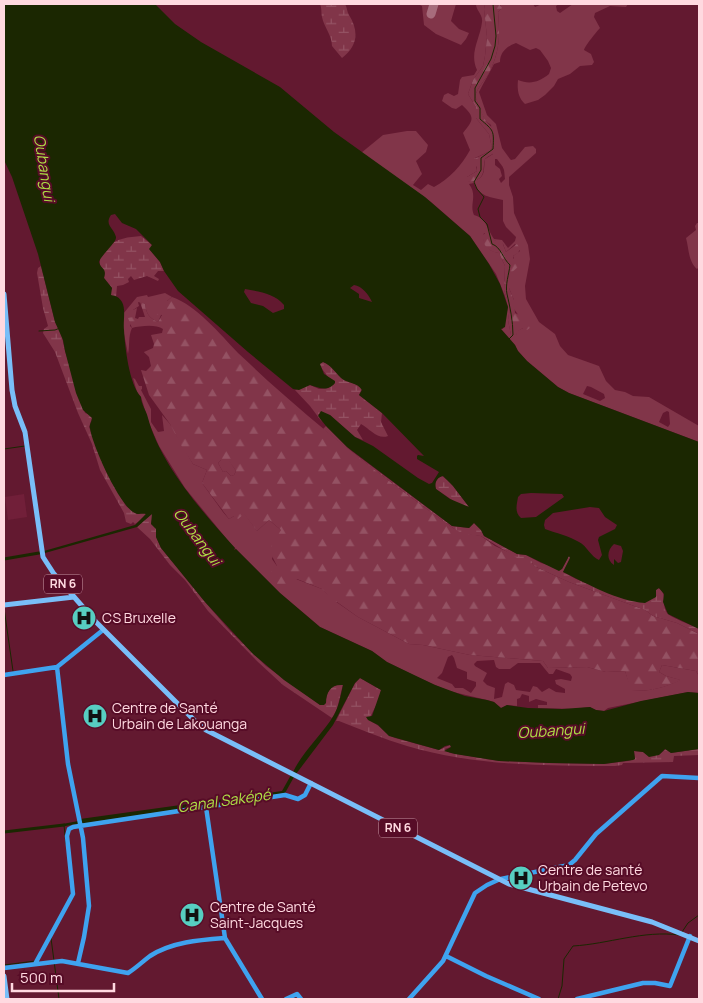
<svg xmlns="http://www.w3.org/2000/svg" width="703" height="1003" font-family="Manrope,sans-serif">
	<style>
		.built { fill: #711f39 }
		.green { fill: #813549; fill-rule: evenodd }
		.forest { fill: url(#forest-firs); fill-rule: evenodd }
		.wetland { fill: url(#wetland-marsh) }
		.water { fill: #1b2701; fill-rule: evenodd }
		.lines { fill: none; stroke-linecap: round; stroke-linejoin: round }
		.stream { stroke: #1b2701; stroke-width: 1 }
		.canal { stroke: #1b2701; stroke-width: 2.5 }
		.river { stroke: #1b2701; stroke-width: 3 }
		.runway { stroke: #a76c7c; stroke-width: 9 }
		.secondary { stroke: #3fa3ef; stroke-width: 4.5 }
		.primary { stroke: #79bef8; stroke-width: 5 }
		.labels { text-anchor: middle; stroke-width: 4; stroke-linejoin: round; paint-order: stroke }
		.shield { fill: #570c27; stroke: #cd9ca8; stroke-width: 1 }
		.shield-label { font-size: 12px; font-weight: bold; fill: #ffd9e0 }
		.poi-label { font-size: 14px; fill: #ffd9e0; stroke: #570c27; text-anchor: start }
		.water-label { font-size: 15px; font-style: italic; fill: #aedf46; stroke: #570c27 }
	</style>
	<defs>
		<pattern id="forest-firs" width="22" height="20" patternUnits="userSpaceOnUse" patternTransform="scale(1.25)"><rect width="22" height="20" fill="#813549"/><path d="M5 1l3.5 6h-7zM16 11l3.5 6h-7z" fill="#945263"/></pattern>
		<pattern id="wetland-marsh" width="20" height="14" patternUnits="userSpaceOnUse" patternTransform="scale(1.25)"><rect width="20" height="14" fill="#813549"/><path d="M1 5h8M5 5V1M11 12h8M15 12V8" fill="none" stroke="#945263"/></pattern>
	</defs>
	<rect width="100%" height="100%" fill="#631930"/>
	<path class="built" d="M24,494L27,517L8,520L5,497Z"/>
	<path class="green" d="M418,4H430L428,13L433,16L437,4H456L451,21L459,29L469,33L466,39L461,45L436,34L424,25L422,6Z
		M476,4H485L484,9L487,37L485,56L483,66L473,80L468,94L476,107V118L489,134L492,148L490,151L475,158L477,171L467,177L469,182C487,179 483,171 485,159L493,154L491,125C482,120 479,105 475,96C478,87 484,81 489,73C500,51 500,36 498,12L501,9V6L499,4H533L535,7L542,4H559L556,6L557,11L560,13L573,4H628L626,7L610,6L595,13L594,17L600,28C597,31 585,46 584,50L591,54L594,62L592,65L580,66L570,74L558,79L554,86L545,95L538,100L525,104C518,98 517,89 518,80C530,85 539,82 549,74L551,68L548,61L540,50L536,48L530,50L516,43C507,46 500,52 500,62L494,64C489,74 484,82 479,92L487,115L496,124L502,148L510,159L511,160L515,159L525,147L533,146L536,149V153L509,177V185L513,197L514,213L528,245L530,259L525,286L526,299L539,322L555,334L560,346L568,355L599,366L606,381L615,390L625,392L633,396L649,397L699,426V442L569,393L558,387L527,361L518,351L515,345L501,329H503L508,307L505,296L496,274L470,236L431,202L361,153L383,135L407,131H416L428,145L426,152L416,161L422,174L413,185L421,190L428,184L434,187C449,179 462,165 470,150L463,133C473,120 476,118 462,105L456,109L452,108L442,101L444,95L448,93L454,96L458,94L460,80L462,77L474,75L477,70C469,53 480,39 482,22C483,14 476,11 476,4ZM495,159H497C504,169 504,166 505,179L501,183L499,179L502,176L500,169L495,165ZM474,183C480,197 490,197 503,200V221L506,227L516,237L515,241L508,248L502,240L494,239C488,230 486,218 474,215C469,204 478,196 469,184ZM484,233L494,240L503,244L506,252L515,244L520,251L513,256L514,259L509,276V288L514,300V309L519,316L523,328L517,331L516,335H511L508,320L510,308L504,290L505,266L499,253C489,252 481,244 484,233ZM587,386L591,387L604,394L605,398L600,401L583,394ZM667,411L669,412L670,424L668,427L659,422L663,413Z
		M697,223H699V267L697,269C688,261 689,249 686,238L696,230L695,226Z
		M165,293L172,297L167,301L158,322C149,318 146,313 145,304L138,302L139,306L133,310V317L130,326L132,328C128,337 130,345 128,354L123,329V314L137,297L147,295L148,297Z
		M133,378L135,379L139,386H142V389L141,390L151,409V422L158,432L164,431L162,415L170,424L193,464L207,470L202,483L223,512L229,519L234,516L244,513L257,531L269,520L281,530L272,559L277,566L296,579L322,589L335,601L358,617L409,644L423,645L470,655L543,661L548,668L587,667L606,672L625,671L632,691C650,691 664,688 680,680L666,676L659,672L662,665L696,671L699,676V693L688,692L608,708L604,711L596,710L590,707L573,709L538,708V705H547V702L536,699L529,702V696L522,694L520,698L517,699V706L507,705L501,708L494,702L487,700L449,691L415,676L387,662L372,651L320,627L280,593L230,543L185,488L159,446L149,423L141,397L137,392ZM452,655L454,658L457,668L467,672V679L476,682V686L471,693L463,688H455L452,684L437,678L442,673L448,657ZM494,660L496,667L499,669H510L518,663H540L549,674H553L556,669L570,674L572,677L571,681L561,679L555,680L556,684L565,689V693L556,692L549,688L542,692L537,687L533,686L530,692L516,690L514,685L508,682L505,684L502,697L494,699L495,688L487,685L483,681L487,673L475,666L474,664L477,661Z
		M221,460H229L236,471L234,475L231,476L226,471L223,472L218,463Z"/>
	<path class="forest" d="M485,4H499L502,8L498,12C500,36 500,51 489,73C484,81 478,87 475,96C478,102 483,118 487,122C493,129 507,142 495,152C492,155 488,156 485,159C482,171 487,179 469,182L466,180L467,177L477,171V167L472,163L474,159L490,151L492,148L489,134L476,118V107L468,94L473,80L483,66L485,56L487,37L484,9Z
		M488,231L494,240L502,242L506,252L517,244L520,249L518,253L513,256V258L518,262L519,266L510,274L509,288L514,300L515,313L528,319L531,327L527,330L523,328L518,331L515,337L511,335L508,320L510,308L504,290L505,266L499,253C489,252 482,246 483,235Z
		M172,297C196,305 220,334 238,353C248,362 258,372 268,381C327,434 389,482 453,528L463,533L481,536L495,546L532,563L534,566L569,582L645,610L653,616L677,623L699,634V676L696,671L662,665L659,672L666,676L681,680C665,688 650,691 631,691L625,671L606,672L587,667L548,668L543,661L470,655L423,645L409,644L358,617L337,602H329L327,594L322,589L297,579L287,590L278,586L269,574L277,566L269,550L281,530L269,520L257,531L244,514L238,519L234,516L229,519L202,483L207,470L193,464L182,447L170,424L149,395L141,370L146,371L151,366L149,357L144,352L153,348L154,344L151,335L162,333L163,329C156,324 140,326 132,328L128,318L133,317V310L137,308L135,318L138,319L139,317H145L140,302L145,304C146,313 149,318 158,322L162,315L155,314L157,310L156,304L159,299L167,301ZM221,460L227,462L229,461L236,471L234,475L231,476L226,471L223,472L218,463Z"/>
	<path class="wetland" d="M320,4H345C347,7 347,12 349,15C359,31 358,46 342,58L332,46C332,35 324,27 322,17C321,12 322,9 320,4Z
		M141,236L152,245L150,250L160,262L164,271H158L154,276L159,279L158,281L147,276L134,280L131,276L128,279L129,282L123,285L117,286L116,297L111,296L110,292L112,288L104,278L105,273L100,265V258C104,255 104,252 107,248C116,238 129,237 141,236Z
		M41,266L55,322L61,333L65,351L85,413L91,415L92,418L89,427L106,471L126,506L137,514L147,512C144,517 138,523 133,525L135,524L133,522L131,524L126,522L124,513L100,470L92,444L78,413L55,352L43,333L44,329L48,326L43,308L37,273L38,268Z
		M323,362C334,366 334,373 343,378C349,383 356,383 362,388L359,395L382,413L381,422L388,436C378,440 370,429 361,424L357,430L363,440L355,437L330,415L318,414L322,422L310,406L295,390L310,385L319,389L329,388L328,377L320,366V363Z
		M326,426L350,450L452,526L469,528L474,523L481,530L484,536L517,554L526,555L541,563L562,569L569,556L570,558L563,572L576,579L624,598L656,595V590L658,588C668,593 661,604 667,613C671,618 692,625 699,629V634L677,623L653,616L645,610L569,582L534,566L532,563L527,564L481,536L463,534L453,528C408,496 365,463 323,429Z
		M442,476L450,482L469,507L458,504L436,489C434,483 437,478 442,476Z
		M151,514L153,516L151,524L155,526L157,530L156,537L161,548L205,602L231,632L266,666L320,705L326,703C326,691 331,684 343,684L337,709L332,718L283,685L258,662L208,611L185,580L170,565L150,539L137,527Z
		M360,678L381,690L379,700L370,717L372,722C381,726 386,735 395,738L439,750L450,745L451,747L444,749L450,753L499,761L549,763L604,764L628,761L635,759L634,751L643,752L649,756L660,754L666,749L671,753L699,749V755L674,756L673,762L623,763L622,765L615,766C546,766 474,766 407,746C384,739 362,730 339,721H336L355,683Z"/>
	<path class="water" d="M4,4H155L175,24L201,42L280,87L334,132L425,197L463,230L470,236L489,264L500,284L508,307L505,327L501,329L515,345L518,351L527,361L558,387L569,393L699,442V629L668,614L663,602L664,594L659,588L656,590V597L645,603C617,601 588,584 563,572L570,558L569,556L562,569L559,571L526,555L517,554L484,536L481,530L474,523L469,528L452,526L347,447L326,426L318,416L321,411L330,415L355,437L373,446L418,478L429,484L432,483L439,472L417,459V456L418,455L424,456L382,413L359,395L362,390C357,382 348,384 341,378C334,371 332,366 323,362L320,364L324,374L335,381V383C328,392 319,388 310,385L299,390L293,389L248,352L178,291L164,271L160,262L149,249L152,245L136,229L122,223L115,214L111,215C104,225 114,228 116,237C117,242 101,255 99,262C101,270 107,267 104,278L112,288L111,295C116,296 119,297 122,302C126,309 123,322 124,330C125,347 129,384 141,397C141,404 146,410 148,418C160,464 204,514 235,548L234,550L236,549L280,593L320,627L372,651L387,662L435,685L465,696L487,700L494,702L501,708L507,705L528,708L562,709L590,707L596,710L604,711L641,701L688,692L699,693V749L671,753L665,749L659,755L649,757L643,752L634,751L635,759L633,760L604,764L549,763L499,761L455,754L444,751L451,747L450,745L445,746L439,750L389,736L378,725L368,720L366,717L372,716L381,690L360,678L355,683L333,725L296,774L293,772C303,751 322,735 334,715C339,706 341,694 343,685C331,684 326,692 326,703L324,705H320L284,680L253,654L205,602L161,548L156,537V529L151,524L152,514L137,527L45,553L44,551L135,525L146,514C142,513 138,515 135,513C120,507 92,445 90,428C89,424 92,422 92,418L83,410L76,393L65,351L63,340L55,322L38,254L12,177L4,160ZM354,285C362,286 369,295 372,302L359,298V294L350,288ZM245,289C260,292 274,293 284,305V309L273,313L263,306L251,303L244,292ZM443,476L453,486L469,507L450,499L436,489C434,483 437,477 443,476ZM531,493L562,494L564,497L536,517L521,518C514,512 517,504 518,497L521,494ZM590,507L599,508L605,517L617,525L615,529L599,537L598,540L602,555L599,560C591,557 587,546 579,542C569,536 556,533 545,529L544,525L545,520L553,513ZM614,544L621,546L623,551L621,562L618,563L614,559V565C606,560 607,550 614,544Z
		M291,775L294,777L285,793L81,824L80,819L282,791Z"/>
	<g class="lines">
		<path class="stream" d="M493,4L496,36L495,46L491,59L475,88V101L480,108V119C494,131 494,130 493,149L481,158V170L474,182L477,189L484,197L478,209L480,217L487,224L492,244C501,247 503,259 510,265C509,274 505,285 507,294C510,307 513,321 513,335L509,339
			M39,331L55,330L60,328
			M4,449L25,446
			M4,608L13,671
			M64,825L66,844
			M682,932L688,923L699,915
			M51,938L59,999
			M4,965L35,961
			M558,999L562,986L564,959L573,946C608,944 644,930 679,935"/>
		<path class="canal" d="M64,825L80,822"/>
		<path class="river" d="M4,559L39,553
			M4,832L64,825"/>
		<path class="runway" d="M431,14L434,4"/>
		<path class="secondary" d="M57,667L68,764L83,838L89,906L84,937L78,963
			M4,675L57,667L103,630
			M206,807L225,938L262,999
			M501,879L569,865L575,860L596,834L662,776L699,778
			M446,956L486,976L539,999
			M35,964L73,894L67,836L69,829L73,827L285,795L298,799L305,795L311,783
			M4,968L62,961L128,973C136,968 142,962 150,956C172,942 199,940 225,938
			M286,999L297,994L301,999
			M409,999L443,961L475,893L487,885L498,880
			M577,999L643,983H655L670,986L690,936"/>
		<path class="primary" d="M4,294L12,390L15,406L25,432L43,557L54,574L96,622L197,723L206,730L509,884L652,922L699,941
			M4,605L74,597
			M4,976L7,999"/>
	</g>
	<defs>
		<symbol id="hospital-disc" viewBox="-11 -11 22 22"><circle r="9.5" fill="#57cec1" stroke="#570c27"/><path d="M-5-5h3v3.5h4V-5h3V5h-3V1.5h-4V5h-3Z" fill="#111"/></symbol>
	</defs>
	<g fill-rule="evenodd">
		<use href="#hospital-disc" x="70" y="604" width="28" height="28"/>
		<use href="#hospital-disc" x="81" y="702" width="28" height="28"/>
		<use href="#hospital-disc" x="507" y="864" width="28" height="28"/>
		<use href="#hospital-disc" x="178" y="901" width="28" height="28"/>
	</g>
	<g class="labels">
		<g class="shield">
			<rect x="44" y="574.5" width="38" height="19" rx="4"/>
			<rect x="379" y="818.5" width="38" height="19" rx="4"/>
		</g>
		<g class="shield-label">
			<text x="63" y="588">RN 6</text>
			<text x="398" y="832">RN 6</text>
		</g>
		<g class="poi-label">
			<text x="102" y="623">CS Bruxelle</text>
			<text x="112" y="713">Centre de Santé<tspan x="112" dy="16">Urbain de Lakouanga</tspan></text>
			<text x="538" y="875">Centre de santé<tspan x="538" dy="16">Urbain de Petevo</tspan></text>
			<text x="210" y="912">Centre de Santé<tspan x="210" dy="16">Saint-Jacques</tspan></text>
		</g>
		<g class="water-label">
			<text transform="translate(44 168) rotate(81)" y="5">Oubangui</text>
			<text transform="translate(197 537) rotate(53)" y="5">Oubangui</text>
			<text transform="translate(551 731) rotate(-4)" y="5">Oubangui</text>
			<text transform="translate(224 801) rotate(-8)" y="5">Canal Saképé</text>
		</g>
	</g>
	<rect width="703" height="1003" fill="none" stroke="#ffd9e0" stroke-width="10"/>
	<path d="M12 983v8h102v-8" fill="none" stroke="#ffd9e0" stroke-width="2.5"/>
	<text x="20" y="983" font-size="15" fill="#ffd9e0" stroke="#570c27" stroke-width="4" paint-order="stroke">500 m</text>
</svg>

::::::

WHAT YOU NEED TO DO:
Show every line of the material that includes the string "lines".

YOUR SOLUTION:
		.lines { fill: none; stroke-linecap: round; stroke-linejoin: round }
	<g class="lines">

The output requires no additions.